Amazonia:
Five Years at the Epicentre of the Dot.com Juggernaut, a tale of internet euphoria by employee #55
by James Marcus
261 pages
2004
ISBN: 1565848705
The New Press
I imagine most people should like James Marcus' Amazonia, a nonfiction (mostly) account of the rise and pseudo-fall of Amazon.com through the eyes of its earliest employees. That being said, Amazonia is really for people who are interested in dot.com mania, books and bookselling. The strengths of the book come from the content, rather than the writing. Not to say that the writing is bad, it's fairly good - unpretentious, open, clear - yet the true interest generated by the book is the writing about the subject and the culture of making money off of art.
James, employee #55, was hired in 1996 to be one of Amazon.com's first 'editors' (a position I imagine now completely obliterated from the corporation). He stays, through ups and downs, until his stocks finally divest sometime in 2001. His place in time and in the Amazon corporate structure provides an excellent viewpoint for a litany of perverse things we're all interested in: A corporation and CEO bent on world domination, the conflict of business vs art, the impossibly fast growth of the company, including the obligatory discussion of hitting the stock-market jackpot where profits have nothing to do with revenue or reality.
The most interesting parts of the book for me were seeing how Amazon was a profit-driven venture from the very beginning - books, service, reviews and Amazon's portrayal as a celebration of literature were merely tools on the path to 'getting big fast' and 'monetizing eyeballs'. Additionally, the increasing conflict of the editorial department - comprised of bookish sorts whose job it is to review books and make Amazon look like it knows/cares about books - and, increasingly, the business department who see every person as a limitless resource of 'cashflow' and use hilarious terms like 'pulling profit levers', 'monetizing eyeballs' and refer to prices as 'price points.' It obvious who will win in the end - do artists ever win? The status quo is predictably upheld, but the journey and insight are quite entertaining.
It's perhaps unfair to say that the content is more important than the writing, since it's Marcus who organizes and puts the content together in a way that is an entertaining read. What I mean, however, is that Marcus (not overly much, I should add) discusses his personal life - which I imagine is meant to draw us in to his personal journey - but, frankly, it's not that interesting. Additionally, he devotes an entire chapter to Ralph Waldo Emerson for no apparent reason other than that he was reading RWE at the time and somehow thought, but completely failed to convince me, that Waldo served as some sort of analogy/metaphor for Amazon.com.
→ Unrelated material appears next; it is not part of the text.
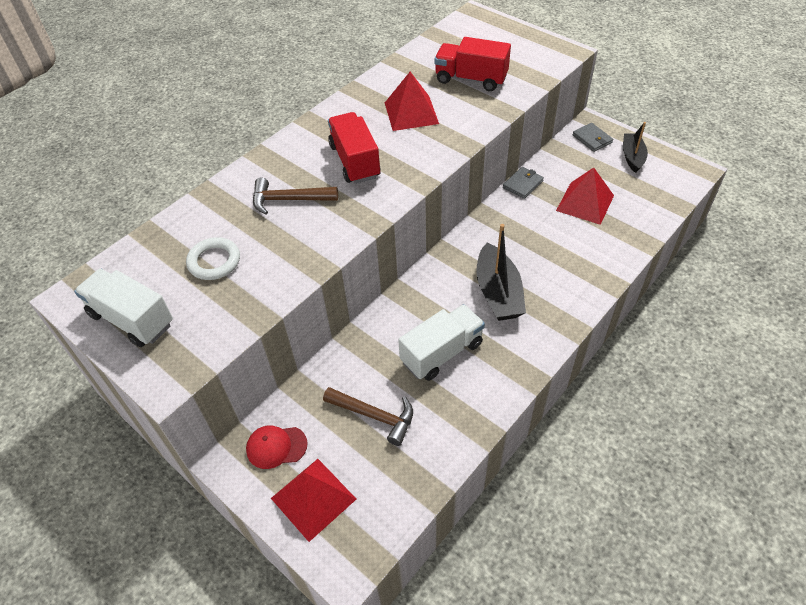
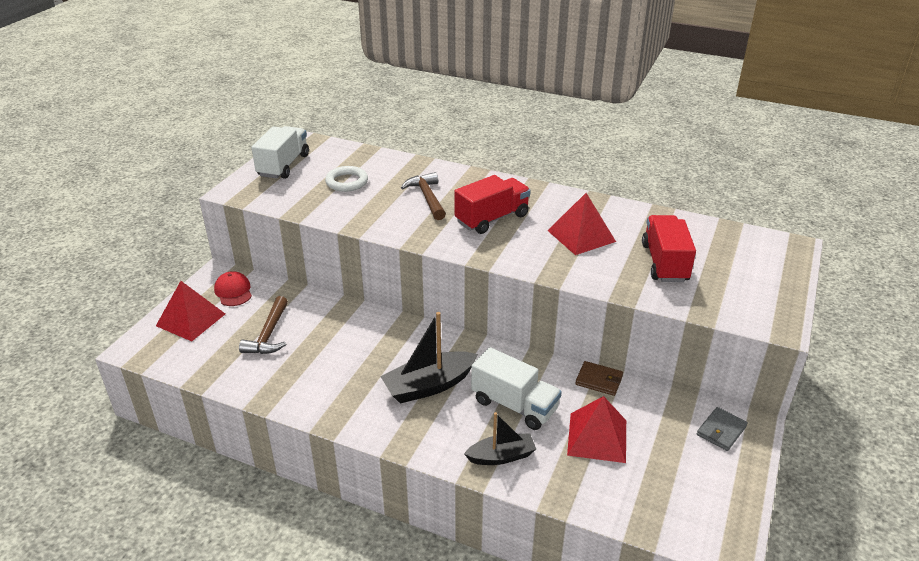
camera: 70 degrees right, 15 degrees down
(442, 353) = (343, 361): white truck -> white truck (514, 405)
(523, 184) = (599, 380): grey wallet -> brown wallet
(632, 157) = (711, 475): black boat -> black boat (501, 456)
When he focuses on what's going on inside, the book really shines.
Amazonia discusses a lot of things I cover in Game Quest (my novel coming out this Spring) - in fact, I wish I'd had access to this book when I was writing/editing that book. In the end, while not a perfect book, I'd recommend this book to most people, but I think undergrounders or people interested in how art is treated by commerce and, in turn, by the general public would be most interested in it.